◆ WHAT THIS TASK INVOLVES: Copy every record exactly as it stands. Leave the pictures out.
+--
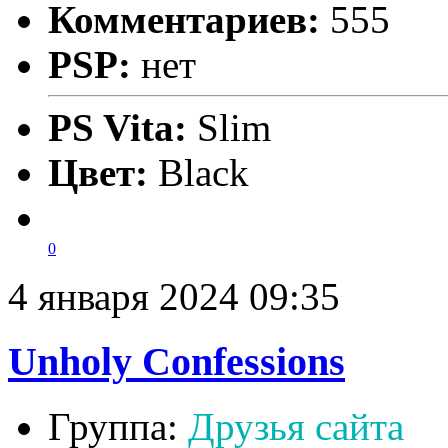
Комментариев:
555
PSP:
нет
PS Vita:
Slim
Цвет:
Black
0
4 января 2024 09:35
Unholy Confessions
Группа:
Друзья сайта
+--
◆ SOLUTION TO THE EXERCISE:
Комментариев:
555
PSP:
нет
PS Vita:
Slim
Цвет:
Black
0
4 января 2024 09:35
Unholy Confessions
Группа:
Друзья сайта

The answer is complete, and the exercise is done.